Reproduce every line of the records below with no changes.

→ Data provided:
============================================================
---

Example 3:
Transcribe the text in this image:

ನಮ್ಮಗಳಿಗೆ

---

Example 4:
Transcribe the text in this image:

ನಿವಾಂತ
============================================================
→ Output for this exercise:
---

Example 3:
Transcribe the text in this image:

ನಮ್ಮಗಳಿಗೆ

---

Example 4:
Transcribe the text in this image:

ನಿವಾಂತ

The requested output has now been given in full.